• ESERCIZI
1. Indica se ciascuna affermazione concorda con il testo su Villa Granata, rispondendo sì o no e citando le parole decisive del testo: (a) secondo il sindaco i lavori sono circa a metà; (b) il Comune ha acquistato l’immobile; (c) la riqualificazione costa più di 300 mila euro.
2. Prosegui il testo su Villa Granata a partire dalla sua ultima frase.

Entro la primavera i lavori di riqualificazione di Villa Granata a Marchirolo verranno conclusi, poi il Comune potrà pensare alle procedure per l’attivazione del servizio che darà una nuova e importante funzione all’immobile di via Pellini, che diventerà un centro diurno per l’assistenza di bambini autistici.
«Siamo circa a metà dell’opera», fa sapere il sindaco di Marchirolo, Emanuele Schipani, a proposito del progetto annunciato lo scorso anno, e che nei piani dell’amministrazione comunale dovrà contribuire a creare un punto di riferimento per tutte le famiglie dell’alto Varesotto che hanno necessità di un servizio attualmente assente sul territorio.
L’immobile è stato donato al Comune diversi anni fa. E’ immerso nel verde e la sua riqualificazione ha un costo complessivo che sfiora i 200 mila euro. Quando ogni spazio, interno ed esterno, sarà pronto per l’attivazione del nuovo servizio, a Villa Granata saranno presenti specialisti in grado di occuparsi di tutti i bisogni educativi legati all’autismo, dalla sfera sociale a quella linguistica, e ancora agli aspetti cognitivi, relazionali e affettivi.

• DATI REGISTRATI
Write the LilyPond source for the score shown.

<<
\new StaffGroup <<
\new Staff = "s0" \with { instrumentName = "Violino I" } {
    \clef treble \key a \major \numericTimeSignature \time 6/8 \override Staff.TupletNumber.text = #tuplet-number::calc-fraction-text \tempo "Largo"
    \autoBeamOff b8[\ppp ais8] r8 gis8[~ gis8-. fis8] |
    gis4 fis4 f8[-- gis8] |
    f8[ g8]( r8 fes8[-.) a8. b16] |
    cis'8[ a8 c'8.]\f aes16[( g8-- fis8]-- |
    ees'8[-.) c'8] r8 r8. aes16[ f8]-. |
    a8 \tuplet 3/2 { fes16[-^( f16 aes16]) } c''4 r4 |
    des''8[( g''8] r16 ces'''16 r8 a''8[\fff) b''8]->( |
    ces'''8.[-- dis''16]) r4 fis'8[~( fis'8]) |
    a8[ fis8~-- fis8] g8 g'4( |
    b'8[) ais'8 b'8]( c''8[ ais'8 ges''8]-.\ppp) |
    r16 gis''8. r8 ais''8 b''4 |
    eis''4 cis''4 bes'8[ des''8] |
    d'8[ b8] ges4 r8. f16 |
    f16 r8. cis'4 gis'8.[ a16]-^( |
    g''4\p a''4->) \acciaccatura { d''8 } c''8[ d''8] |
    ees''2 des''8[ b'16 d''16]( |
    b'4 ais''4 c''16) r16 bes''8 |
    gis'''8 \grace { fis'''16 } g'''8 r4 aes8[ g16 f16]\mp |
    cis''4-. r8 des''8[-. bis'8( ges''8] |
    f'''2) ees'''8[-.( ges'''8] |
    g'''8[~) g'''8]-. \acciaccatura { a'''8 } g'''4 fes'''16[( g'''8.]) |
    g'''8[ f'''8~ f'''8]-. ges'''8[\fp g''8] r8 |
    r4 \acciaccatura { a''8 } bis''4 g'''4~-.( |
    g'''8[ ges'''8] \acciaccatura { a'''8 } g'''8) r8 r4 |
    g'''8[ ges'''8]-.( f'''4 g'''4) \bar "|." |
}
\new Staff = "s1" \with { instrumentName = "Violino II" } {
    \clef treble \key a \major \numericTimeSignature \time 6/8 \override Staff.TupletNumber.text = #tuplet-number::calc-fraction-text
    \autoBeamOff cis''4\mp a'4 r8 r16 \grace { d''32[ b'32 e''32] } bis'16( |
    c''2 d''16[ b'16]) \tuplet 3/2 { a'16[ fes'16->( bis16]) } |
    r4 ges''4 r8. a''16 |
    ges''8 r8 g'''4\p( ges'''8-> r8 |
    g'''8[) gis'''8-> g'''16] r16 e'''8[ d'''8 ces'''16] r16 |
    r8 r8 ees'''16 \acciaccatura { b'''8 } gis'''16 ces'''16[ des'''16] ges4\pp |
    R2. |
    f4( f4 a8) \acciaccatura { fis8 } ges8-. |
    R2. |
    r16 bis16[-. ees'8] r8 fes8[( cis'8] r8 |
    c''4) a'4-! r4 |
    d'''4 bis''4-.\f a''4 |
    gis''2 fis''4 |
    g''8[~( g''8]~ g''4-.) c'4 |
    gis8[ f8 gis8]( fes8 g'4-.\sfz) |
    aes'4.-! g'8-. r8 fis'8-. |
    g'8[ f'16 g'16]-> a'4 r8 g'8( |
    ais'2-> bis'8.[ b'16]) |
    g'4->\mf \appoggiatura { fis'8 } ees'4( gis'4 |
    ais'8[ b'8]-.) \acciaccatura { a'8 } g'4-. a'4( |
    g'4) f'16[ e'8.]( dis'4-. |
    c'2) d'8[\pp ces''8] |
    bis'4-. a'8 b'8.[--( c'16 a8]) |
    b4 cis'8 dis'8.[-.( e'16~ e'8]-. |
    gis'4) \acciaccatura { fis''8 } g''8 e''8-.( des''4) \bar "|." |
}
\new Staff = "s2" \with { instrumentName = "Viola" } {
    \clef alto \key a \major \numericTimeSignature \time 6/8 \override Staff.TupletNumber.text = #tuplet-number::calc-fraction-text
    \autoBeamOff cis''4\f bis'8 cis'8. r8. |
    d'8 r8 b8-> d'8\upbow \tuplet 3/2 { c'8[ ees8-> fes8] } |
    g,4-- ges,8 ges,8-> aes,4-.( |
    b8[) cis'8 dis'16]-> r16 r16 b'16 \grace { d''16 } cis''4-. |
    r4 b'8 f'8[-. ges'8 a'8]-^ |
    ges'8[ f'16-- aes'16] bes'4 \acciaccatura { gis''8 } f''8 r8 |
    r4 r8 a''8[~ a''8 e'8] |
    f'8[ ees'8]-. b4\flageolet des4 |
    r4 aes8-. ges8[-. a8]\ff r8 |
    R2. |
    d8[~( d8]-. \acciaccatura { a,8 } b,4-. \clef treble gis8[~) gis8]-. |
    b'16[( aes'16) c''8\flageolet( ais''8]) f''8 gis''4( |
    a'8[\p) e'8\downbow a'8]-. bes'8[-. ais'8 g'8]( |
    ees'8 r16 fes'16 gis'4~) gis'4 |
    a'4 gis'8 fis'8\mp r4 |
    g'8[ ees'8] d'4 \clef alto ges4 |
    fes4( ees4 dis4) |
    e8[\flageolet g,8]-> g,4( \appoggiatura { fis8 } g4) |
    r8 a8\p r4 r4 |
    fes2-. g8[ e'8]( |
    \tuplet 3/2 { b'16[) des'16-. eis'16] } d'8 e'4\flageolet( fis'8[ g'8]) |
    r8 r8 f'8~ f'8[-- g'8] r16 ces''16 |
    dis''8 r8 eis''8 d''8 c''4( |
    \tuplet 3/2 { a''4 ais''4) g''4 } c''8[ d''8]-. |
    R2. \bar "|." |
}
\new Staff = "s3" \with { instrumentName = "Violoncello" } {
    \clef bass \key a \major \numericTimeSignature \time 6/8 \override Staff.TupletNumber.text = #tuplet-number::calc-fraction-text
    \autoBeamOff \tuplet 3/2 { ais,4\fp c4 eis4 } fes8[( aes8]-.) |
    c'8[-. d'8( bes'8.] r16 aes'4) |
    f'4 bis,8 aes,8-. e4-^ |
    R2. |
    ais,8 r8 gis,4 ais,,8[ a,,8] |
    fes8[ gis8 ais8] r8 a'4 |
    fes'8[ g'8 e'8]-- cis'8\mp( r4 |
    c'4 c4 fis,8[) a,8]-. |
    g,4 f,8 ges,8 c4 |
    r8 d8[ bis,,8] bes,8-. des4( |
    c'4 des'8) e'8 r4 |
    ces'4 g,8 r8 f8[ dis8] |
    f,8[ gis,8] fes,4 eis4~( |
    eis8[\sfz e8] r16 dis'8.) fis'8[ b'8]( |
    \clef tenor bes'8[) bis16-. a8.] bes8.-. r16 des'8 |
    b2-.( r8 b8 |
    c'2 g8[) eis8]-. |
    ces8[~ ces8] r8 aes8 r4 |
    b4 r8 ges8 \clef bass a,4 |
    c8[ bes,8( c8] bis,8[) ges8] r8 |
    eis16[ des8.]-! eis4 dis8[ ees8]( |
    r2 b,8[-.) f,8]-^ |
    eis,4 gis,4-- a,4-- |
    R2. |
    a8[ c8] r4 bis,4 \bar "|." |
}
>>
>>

• SOLUZIONI
1.
(a) Sì: "Siamo circa a metà dell’opera".
(b) No: "L’immobile è stato donato al Comune diversi anni fa."
(c) No: "ha un costo complessivo che sfiora i 200 mila euro".

2.
I professionisti e il loro gruppo di lavoro – nel nord Italia ci sono diverse cooperative che operano in questo campo – saranno individuati con una apposita procedura del Comune una volta completati i lavori. Il primo lotto, con la ristrutturazione interna della villa, è stato completato: le pareti sono state rifatte, così come i bagni e tutti gli spazi che appartenevano alla residenza privata della famiglia che ha deciso di donare l’immobile al Comune. Le opere del secondo lotto, ora in corso, sono relative agli impianti.
«All’esterno verrà creata una passerella per il passaggio delle carrozzine e saranno eliminate le barriere architettoniche – spiega Schipani – mentre all’interno verrà installato un montascale. Ogni spazio è stato studiato in base alle normative per la tipologia di struttura che vogliamo creare, e anche grazie al confronto che abbiamo avuto con Ats. Nel frattempo – aggiunge in conclusione il sindaco – abbiamo iniziato a ragionare su un secondo progetto per potenziare il servizio non appena sarà attivo, sfruttando un terreno già a disposizione del Comune per realizzare ambulatori e spazi aggiuntivi».